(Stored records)
_____

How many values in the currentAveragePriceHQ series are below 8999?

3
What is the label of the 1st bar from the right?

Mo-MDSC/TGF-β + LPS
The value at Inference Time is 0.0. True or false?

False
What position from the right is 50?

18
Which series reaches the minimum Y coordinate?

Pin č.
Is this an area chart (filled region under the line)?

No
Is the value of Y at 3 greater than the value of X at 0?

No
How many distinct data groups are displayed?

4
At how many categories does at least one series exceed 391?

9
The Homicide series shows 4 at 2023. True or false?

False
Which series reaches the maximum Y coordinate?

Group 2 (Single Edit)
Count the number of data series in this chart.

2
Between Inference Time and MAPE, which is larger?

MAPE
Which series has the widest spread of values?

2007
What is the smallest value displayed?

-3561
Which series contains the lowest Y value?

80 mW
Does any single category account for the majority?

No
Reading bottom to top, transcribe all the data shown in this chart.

_____

## Work required
Copy out all of the records above word for word, keeping every line and its order unchanged.

## Expected answer
How many values in the currentAveragePriceHQ series are below 8999?

3
What is the label of the 1st bar from the right?

Mo-MDSC/TGF-β + LPS
The value at Inference Time is 0.0. True or false?

False
What position from the right is 50?

18
Which series reaches the minimum Y coordinate?

Pin č.
Is this an area chart (filled region under the line)?

No
Is the value of Y at 3 greater than the value of X at 0?

No
How many distinct data groups are displayed?

4
At how many categories does at least one series exceed 391?

9
The Homicide series shows 4 at 2023. True or false?

False
Which series reaches the maximum Y coordinate?

Group 2 (Single Edit)
Count the number of data series in this chart.

2
Between Inference Time and MAPE, which is larger?

MAPE
Which series has the widest spread of values?

2007
What is the smallest value displayed?

-3561
Which series contains the lowest Y value?

80 mW
Does any single category account for the majority?

No
Reading bottom to top, transcribe all the data shown in this chart.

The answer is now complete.